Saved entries

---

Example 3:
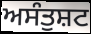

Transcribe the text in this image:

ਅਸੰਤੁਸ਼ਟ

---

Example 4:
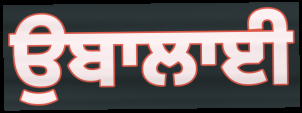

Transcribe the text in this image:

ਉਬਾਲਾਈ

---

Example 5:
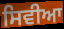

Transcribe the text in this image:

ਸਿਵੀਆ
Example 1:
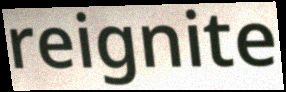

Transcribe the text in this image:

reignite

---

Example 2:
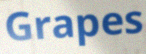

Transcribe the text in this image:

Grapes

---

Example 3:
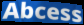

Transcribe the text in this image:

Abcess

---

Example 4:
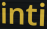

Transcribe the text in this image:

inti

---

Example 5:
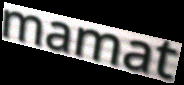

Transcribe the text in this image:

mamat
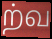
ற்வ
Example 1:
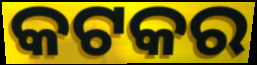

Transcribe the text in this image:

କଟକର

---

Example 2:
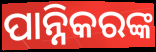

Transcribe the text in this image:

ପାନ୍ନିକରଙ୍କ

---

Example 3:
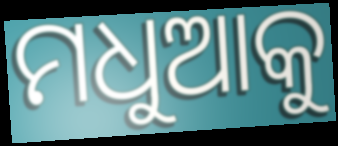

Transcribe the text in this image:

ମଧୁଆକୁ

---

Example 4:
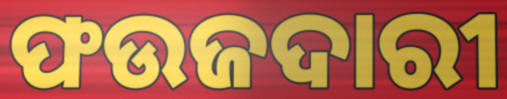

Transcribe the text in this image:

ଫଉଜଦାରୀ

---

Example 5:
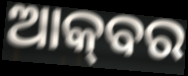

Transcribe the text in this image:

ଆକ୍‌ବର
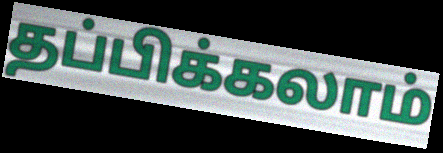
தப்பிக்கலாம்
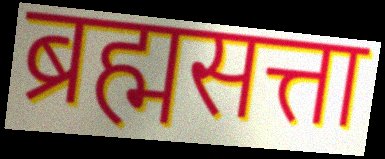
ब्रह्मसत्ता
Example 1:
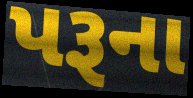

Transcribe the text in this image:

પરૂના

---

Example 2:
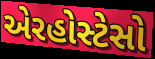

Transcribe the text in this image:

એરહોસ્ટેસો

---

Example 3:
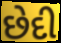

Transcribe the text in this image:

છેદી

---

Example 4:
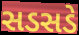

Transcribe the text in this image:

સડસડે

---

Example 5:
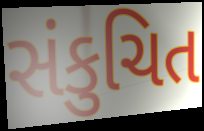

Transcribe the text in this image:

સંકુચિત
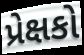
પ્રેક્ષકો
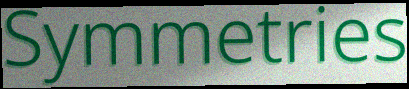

**EXERCISE BRIEF**
The whole of the data needs to be copied word for word, though not its pictures.

**EXERCISE RESULT**
---

Example 3:

Transcribe the text in this image:

ਅਸੰਤੁਸ਼ਟ

---

Example 4:

Transcribe the text in this image:

ਉਬਾਲਾਈ

---

Example 5:

Transcribe the text in this image:

ਸਿਵੀਆ
Example 1:

Transcribe the text in this image:

reignite

---

Example 2:

Transcribe the text in this image:

Grapes

---

Example 3:

Transcribe the text in this image:

Abcess

---

Example 4:

Transcribe the text in this image:

inti

---

Example 5:

Transcribe the text in this image:

mamat
ற்வ
Example 1:

Transcribe the text in this image:

କଟକର

---

Example 2:

Transcribe the text in this image:

ପାନ୍ନିକରଙ୍କ

---

Example 3:

Transcribe the text in this image:

ମଧୁଆକୁ

---

Example 4:

Transcribe the text in this image:

ଫଉଜଦାରୀ

---

Example 5:

Transcribe the text in this image:

ଆକ୍‌ବର
தப்பிக்கலாம்
ब्रह्मसत्ता
Example 1:

Transcribe the text in this image:

પરૂના

---

Example 2:

Transcribe the text in this image:

એરહોસ્ટેસો

---

Example 3:

Transcribe the text in this image:

છેદી

---

Example 4:

Transcribe the text in this image:

સડસડે

---

Example 5:

Transcribe the text in this image:

સંકુચિત
પ્રેક્ષકો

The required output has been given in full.